All datasets were affy microarrays. CEL intensity files were downloaded from GEO. The bioconductor method GCRMA was used for normalization. GCRMA is a suite of data processing steps that includes:

  1. Convolution Background Subtraction with sequence-based non-specific binding adjustment.
    • Global distribution of probe intensities is modeled using combined gaussian & exponential equation
    • This equation is used to transform data on each array.
    • GCRMA corrects for differences in non-specific binding of each probe, this uses sequence information. RMA performs strictly a global transformation.
  2. Quantile normalization.
    • Imposes same empirical distribution to each array (based on quantile plots).
  3. Summary method using multi-array median polish robust regression approach
    • Summerizes probe intentisities into a single gene value using a robust regression procedure that is fit across all arrays. The procedure for GCRMA is called median polish.

Quality Assessment

Multi-array Approach

To identify poor quality arrays that should be removed from further analysis, i first used a multi-array approach. This finds arrays that are of poor quality relative to other arrays in the same dataset (so, implicitly i am assuming that some of the arrays are of suitable quality).

I first preform the RMA normalization procedure (affyPLM) since it provides many QA diagnostic tools.
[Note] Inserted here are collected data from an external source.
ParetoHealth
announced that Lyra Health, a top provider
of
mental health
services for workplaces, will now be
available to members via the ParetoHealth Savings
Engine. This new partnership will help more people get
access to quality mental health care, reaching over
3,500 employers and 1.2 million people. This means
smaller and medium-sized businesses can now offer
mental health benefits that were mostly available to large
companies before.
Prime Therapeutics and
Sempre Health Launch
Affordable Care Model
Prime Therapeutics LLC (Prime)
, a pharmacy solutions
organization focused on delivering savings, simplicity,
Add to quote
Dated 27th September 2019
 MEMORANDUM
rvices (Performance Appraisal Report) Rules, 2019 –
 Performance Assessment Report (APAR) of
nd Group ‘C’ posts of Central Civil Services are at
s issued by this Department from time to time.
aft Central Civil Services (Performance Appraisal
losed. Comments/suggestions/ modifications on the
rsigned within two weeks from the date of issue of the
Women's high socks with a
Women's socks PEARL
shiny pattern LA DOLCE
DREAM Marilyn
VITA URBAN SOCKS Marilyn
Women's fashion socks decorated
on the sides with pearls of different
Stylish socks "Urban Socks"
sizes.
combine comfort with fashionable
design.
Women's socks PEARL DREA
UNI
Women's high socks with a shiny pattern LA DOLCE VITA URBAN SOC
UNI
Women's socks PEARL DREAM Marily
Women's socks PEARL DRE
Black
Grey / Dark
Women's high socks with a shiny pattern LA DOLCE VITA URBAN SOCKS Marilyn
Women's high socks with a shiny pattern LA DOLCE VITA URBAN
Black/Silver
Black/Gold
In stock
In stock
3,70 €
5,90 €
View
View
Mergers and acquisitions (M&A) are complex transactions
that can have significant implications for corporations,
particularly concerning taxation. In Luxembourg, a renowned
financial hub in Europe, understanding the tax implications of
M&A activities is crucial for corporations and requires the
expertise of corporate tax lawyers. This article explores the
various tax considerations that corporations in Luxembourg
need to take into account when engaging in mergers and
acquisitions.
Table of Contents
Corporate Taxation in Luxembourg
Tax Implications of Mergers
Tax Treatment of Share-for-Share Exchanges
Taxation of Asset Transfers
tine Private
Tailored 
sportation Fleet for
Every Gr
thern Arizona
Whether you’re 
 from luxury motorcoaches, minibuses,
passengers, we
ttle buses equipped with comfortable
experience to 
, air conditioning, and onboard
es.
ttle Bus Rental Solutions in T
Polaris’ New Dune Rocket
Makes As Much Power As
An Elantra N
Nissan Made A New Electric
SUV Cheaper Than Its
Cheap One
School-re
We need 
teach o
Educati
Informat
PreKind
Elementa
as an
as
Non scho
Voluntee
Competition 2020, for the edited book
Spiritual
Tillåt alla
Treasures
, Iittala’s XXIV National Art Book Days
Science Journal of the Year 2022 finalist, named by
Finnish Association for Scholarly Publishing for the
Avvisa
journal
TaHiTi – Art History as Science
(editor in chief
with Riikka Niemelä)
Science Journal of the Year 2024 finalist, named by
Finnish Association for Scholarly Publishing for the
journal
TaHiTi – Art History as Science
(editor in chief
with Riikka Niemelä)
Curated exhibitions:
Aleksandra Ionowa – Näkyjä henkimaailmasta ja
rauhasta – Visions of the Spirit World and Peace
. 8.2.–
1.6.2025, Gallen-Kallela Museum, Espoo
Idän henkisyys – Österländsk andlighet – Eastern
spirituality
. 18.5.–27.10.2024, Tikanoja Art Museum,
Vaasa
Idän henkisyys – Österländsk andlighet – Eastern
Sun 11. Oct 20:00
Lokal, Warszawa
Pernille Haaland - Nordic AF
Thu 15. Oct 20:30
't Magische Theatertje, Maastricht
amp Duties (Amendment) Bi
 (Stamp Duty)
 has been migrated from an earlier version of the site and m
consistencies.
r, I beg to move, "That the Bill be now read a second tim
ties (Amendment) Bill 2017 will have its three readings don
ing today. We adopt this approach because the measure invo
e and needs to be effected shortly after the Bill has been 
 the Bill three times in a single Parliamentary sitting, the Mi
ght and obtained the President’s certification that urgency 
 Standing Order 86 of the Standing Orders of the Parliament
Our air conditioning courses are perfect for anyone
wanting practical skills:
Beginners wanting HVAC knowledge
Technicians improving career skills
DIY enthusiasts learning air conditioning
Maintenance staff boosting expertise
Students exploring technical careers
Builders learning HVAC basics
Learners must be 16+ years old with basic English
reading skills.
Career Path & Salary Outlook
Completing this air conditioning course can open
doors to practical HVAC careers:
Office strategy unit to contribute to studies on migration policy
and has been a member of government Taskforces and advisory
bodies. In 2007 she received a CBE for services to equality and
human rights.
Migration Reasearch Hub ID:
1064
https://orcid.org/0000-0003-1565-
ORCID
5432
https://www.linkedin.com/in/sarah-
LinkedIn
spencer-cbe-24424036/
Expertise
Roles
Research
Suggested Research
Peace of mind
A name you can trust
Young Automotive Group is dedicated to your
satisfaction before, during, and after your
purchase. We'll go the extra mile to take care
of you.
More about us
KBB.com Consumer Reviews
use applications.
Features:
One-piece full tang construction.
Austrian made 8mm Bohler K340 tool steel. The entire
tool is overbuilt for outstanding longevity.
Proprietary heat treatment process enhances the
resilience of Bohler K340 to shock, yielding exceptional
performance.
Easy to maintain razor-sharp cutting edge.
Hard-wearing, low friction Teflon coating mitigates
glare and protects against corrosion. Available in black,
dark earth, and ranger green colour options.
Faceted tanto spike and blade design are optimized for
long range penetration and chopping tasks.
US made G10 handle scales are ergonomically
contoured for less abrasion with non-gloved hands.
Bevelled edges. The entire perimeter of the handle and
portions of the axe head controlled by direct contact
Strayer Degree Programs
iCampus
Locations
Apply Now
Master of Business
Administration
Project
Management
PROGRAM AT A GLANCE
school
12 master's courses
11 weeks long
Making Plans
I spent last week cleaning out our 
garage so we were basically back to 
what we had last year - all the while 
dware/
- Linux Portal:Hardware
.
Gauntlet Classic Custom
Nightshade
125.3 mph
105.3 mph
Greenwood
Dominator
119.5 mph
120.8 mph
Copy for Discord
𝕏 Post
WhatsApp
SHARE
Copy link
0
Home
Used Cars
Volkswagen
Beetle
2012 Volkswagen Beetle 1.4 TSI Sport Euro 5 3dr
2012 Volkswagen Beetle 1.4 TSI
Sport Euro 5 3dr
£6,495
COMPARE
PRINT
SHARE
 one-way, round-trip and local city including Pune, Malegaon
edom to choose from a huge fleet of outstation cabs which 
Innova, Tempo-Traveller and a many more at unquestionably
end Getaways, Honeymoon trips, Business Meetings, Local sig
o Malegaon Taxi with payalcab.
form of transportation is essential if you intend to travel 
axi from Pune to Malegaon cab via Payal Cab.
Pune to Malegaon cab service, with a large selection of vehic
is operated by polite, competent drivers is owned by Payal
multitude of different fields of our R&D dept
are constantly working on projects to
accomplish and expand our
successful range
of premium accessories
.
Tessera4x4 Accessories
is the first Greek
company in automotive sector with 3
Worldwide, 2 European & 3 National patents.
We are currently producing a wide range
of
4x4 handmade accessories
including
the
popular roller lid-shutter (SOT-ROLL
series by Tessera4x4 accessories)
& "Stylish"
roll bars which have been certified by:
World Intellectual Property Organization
NB that i later use GCRMA, since it provides better precision by taking into account non-specific binding for each probe.

The summarization step for RMA and GCRMA is as follows; robustly fit the probe-level model (PLM) eqn:

log(Ygij) = θgi + φgj + εgij

Where Ygij is background normalized probe intensity, θgi is gene g expression level on array i, φgj is the probe j's effect and εgij is the measurement error (gene g, on array i, probe j). The robust fitting gives SE(θgi), weights for fitting (outliers will be weighted less) that can be used to assess array quality. For each array, i produce:

  1. Array intensity distribution metric (all arrays should have similar distributions) - file called: array_intensity_histogram.png
  2. Relative Log Expression metric (how far does the estimated gene expression value θgi deviate from the median across all arrays. Arrays with large RLM may be suspect) - file called: rlm_plot.png
  3. Normalized Unscaled Standard Error (does the array contain large standard errors SE(θgi)? Arrays with large NUSE may be suspect. Because genes have different variability, the NUSE is a normalized SE so that the NUSE is 1 across all arrays) - file called: nuse_plot.png

Arrays that are suspect based on large RLM or NUSE values, are then further examined.

Single Array exploratory analysis

To examine closely suspect arrays i first generate an MAplot. This is another multi-array approach. MA plots show M - the fold-change above pseudo-median value across all arrays vs. the intensity. It also contains a loess smoothed line. If the ave fold-change is varying for different intensities, this is a problem.

I then also generate pseudo-images of the chip to look for spatial artifacts. I generate four color images:

  1. raw log-transformed probe intensities - should show obvious defects in chip
  2. weights from the robust regression - areas that contain high concentrations of outliers (low weights) will be obvious
  3. residuals from the robust regression - areas that contain high concentrations of probes that vary alot (based on robust regression gene/probe model)
  4. signed residuals from the robust regression - areas that contain high concentrations of probes that vary a lot in one direction (based on robust regression gene/probe model), i.e. if a certain area is all lower than the rest of the probes elsewhere on the chip

Results

Using this strategy i only discarded one array in study m1: array 32, GSM189627. There are 4 bio reps and 2 tech reps, so this should be fine. Here are some of the diagnostic images from that array:

Array 32 MA plot

Array 32 Pseudo-images

NUSE plot for dataset m1

Implementation

Scripts for normalization and quality assessment are called normalization_workflow_m#.R and are in the mouse_bioconductor folder. The normalized data and output plots are in the celfiles/GSE####/ directories.